— SOURCE INFORMATION —
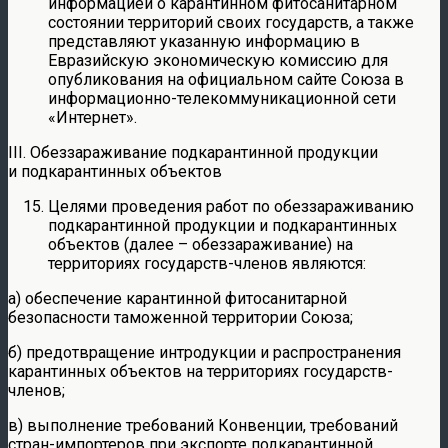
информацией о карантинном фитосанитарном
состоянии территорий своих государств, а также
представляют указанную информацию в
Евразийскую экономическую комиссию для
опубликования на официальном сайте Союза в
информационно-телекоммуникационной сети
«Интернет».
III. Обеззараживание подкарантинной продукции
и подкарантинных объектов
Целями проведения работ по обеззараживанию
подкарантинной продукции и подкарантинных
объектов (далее – обеззараживание) на
территориях государств-членов являются:
а) обеспечение карантинной фитосанитарной
безопасности таможенной территории Союза;
б) предотвращение интродукции и распространения
карантинных объектов на территориях государств-
членов;
в) выполнение требований Конвенции, требований
стран-импортеров при экспорте подкарантинной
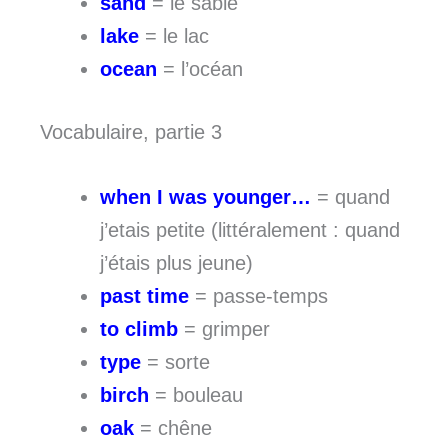
sand
= le sable
lake
= le lac
ocean
= l’océan
Vocabulaire, partie 3
when I was younger…
= quand
j’etais petite (littéralement : quand
j’étais plus jeune)
past time
= passe-temps
to climb
= grimper
type
= sorte
birch
= bouleau
oak
= chêne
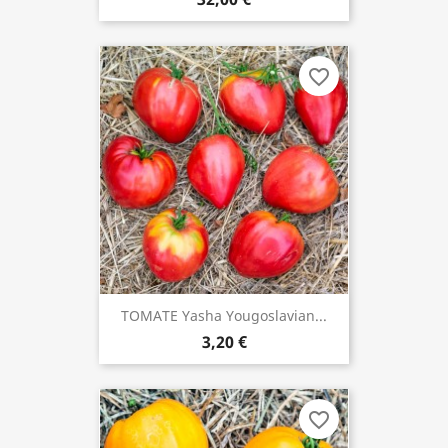
favorite_border
TOMATE Yasha Yougoslavian...
3,20 €
favorite_border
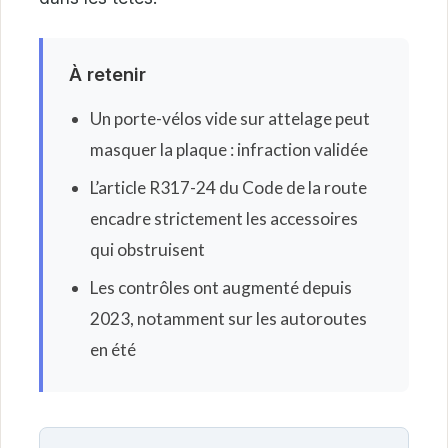
À retenir
Un porte-vélos vide sur attelage peut
masquer la plaque : infraction validée
L’article R317-24 du Code de la route
encadre strictement les accessoires
qui obstruisent
Les contrôles ont augmenté depuis
2023, notamment sur les autoroutes
en été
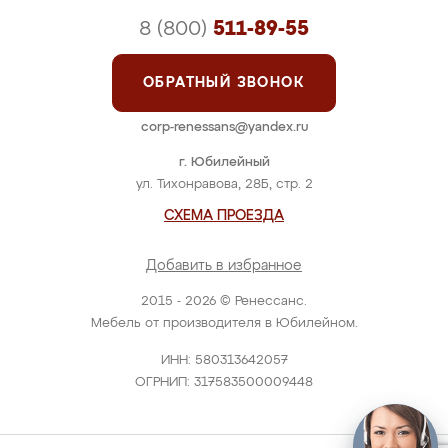
8 (800)
511-89-55
ОБРАТНЫЙ ЗВОНОК
corp-renessans@yandex.ru
г. Юбилейный
ул. Тихонравова, 28Б, стр. 2
СХЕМА ПРОЕЗДА
Добавить в избранное
2015 - 2026 © Ренессанс.
Мебель от производителя в Юбилейном.
ИНН: 580313642057
ОГРНИП: 317583500009448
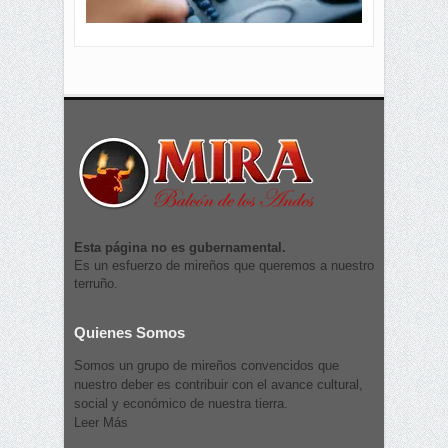
Esta página no es gubernamental.
Es un esfuerzo de mireños que queremos a nuestro
terruño.
Quienes Somos
Somos un grupo de mireños convencidos que
nuestro deber es contribuir con el avance cultural,
social y económico de nuestra tierra.
Leer Más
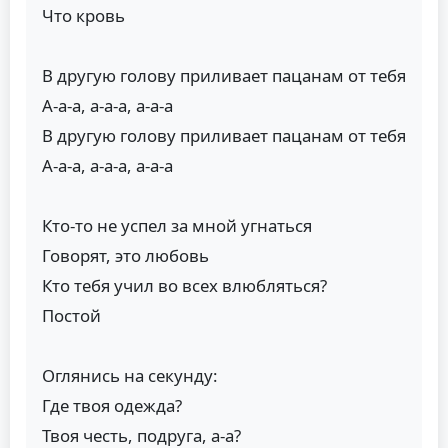
Что кровь
В другую голову приливает пацанам от тебя
А-а-а, а-а-а, а-а-а
В другую голову приливает пацанам от тебя
А-а-а, а-а-а, а-а-а
Кто-то не успел за мной угнаться
Говорят, это любовь
Кто тебя учил во всех влюбляться?
Постой
Оглянись на секунду:
Где твоя одежда?
Твоя честь, подруга, а-а?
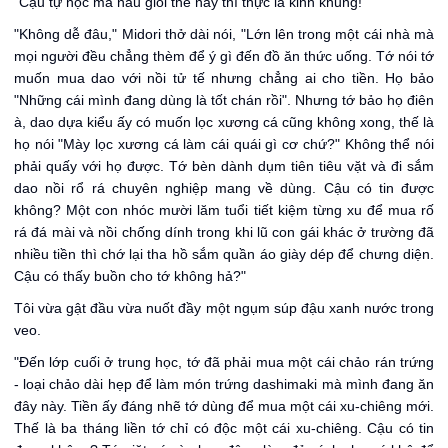
"Cậu tự học mà nấu giỏi thế này thì thực là kinh khủng!"
"Không dễ đâu," Midori thở dài nói, "Lớn lên trong một cái nhà mà
mọi người đều chẳng thèm để ý gì đến đồ ăn thức uống. Tớ nói tớ
muốn mua dao với nồi tử tế nhưng chẳng ai cho tiền. Họ bảo
"Những cái mình đang dùng là tốt chán rồi". Nhưng tớ bảo họ điên
à, dao dựa kiểu ấy có muốn lọc xương cá cũng không xong, thế là
họ nói "Mày lọc xương cá làm cái quái gì cơ chứ?" Không thể nói
phải quấy với họ được. Tớ bèn dành dụm tiên tiêu vặt và đi sắm
dao nồi rổ rá chuyên nghiệp mang về dùng. Cậu có tin được
không? Một con nhóc mười lăm tuổi tiết kiệm từng xu để mua rố
rá đá mài và nồi chống dính trong khi lũ con gái khác ở trường đã
nhiều tiền thì chớ lại tha hồ sắm quần áo giày dép để chưng diện.
Cậu có thấy buồn cho tớ không hả?"
Tôi vừa gật đầu vừa nuốt đầy một ngụm súp đậu xanh nước trong
veo.
"Đến lớp cuối ở trung học, tớ đã phải mua một cái chảo rán trứng
- loại chảo dài hẹp để làm món trứng dashimaki mà mình đang ăn
đây này. Tiền ấy đáng nhẽ tớ dùng để mua một cái xu-chiêng mới.
Thế là ba tháng liền tớ chỉ có độc một cái xu-chiêng. Cậu có tin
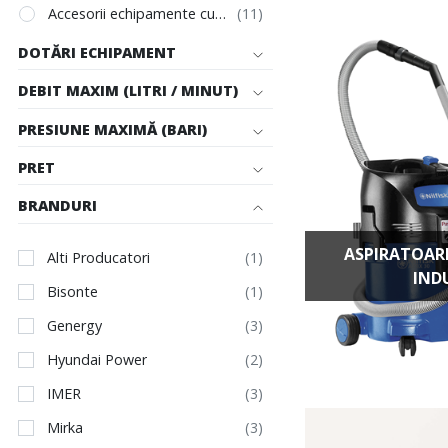
Accesorii echipamente curatenie
DOTĂRI ECHIPAMENT
DEBIT MAXIM (LITRI / MINUT)
PRESIUNE MAXIMĂ (BARI)
PRET
BRANDURI
ASPIRATOARE
Alti Producatori
IND
Bisonte
Genergy
Hyundai Power
IMER
Mirka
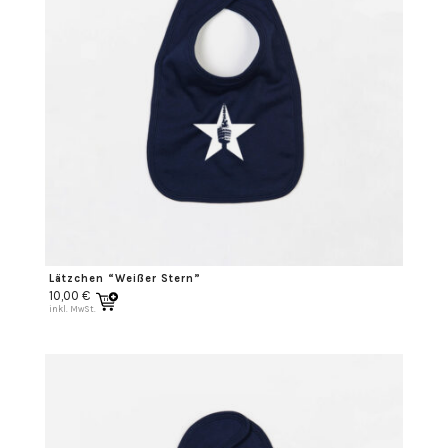
Lätzchen “Weißer Stern”
10,00
€
inkl. MwSt.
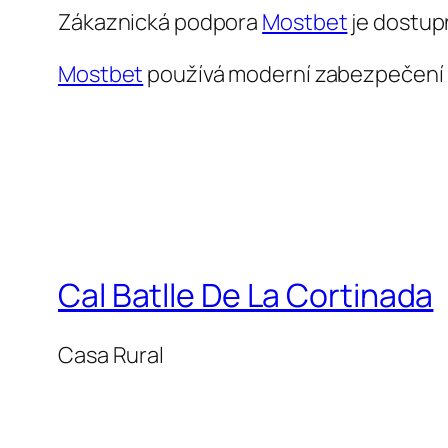
Zákaznická podpora
Mostbet
je dostup
Mostbet
používá moderní zabezpečení k
Cal Batlle De La Cortinada
Casa Rural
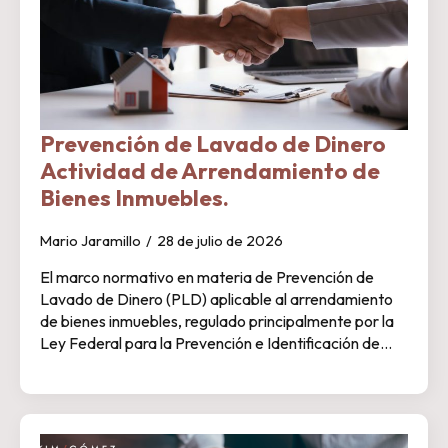
Prevención de Lavado de Dinero
Actividad de Arrendamiento de
Bienes Inmuebles.
Mario Jaramillo
28 de julio de 2026
El marco normativo en materia de Prevención de
Lavado de Dinero (PLD) aplicable al arrendamiento
de bienes inmuebles, regulado principalmente por la
Ley Federal para la Prevención e Identificación de…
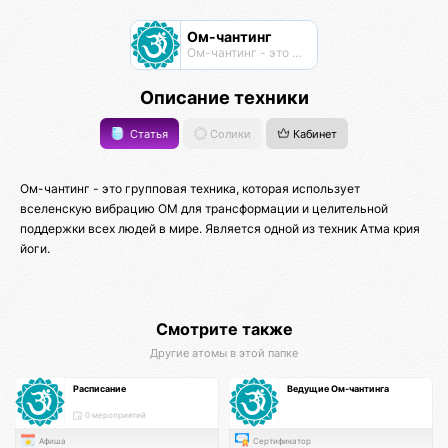
Ом-чантинг
Ом-чантинг - это групповая практика пропевания звука Ом
Описание техники
Статья
Солики
Кабинет
Ом-чантинг - это групповая техника, которая использует
вселенскую вибрацию ОМ для трансформации и целительной
поддержки всех людей в мире. Является одной из техник Атма крия
йоги.
Смотрите также
Другие атомы в этой папке
Расписание
Ведущие Ом-чантинга
0 мероприятий
Афиша
Сертификатор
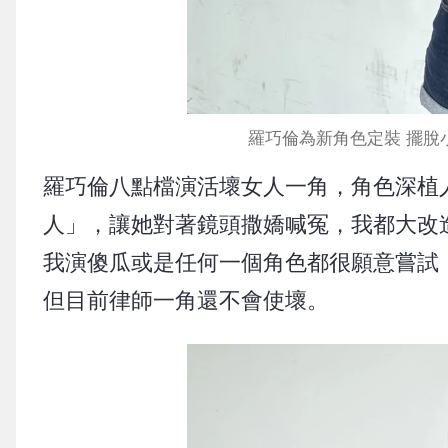
羅巧倫為新角色定裝 擺脫
羅巧倫八點檔演活壞女人一角，角色深植
人」，讓她對著鏡頭撒嬌喊冤，我都大改
我演傻瓜或是任何一個角色都很願意嘗試
但目前律師一角還不會使壞。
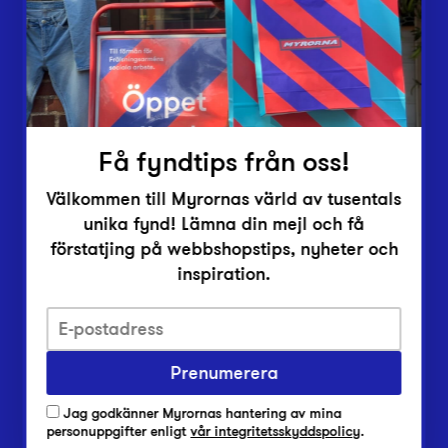
Inlämningsplatser
Om Myrorna
Lediga jobb
Pressrum
Kontakt
Få fyndtips från oss!
Välkommen till Myrornas värld av tusentals
unika fynd! Lämna din mejl och få
förstatjing på webbshopstips, nyheter och
inspiration.
Integritetsskyddspolicy
Prenumerera
Har du frågor om onlineköp, leverans eller retur?
Vanliga frågor om vår webbshop
Jag godkänner Myrornas hantering av mina
Har du frågor om vår verksamhet?
personuppgifter enligt
vår integritetsskyddspolicy
.
Vanliga frågor om Myrorna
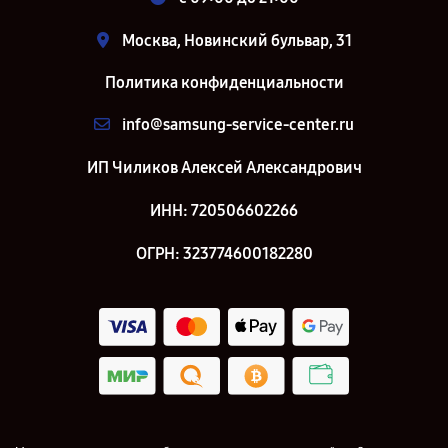
Москва, Новинский бульвар, 31
Политика конфиденциальности
info@samsung-service-center.ru
ИП Чиликов Алексей Александрович
ИНН: 720506602266
ОГРН: 323774600182280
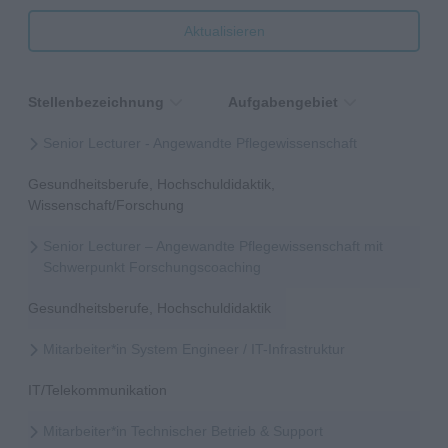
Aktualisieren
Stellenbezeichnung
Aufgabengebiet
Senior Lecturer - Angewandte Pflegewissenschaft
Gesundheitsberufe, Hochschuldidaktik,
Wissenschaft/Forschung
Senior Lecturer – Angewandte Pflegewissenschaft mit
Schwerpunkt Forschungscoaching
Gesundheitsberufe, Hochschuldidaktik
Mitarbeiter*in System Engineer / IT-Infrastruktur
IT/Telekommunikation
Mitarbeiter*in Technischer Betrieb & Support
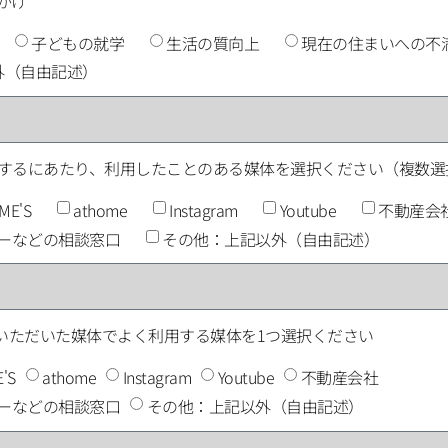
かけ
化
子どもの就学
生活の質向上
現在の住まいへの不
外（自由記述）
討するにあたり、利用したことのある媒体を選択ください（複数選
ME'S
athome
Instagram
Youtube
不動産
ンターなどの相談窓口
その他：上記以外（自由記述）
択いただいた媒体でよく利用する媒体を1つ選択ください
'S
athome
Instagram
Youtube
不動産会社
ターなどの相談窓口
その他：上記以外（自由記述）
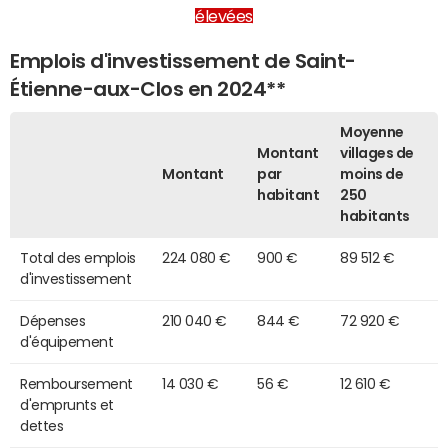
élevées
Emplois d'investissement de Saint-
Étienne-aux-Clos en 2024**
Moyenne
Montant
villages de
Montant
par
moins de
habitant
250
habitants
Total des emplois
224 080 €
900 €
89 512 €
d'investissement
Dépenses
210 040 €
844 €
72 920 €
d'équipement
Remboursement
14 030 €
56 €
12 610 €
d'emprunts et
dettes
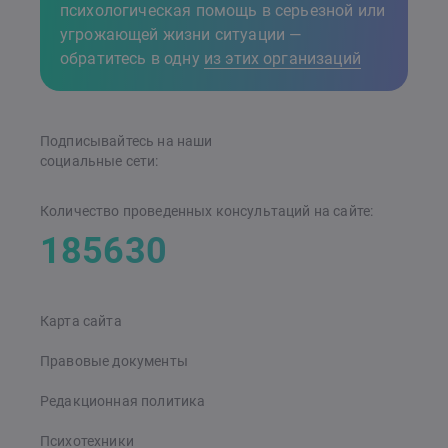
психологическая помощь в серьезной или
угрожающей жизни ситуации —
обратитесь в одну
из этих организаций
Подписывайтесь на наши
cоциальные сети:
Количество проведенных консультаций на сайте:
185630
Карта сайта
Правовые документы
Редакционная политика
Психотехники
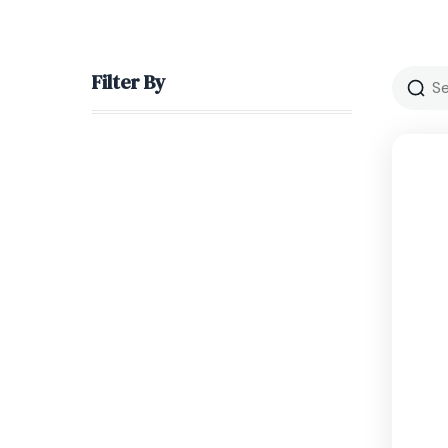
Filter By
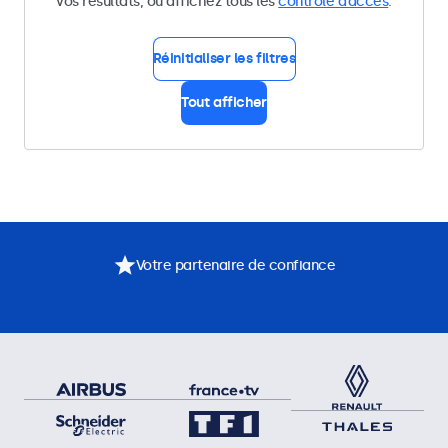
vos résultats, ou affichez tous les
contrôle d’accès
.
Réinitialiser les filtres
Tout afficher
Votre partenaire de confiance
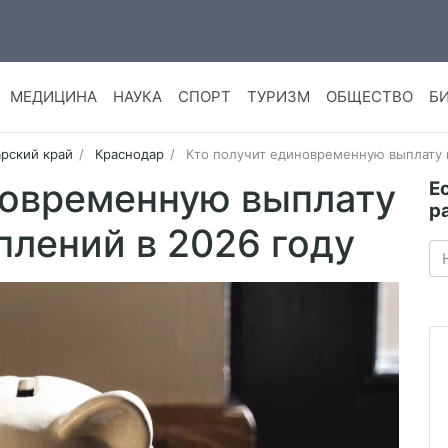
МЕДИЦИНА
НАУКА
СПОРТ
ТУРИЗМ
ОБЩЕСТВО
Б
рский край
Краснодар
Кто получит единовременную выплату 
новременную выплату
Е
р
плений в 2026 году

— TRY IT —
All lines of the records containing "đang" should be shown.

— ANSWER TO THIS EXERCISE —
"Những cái mình đang dùng là tốt chán rồi". Nhưng tớ bảo họ điên
- loại chảo dài hẹp để làm món trứng dashimaki mà mình đang ăn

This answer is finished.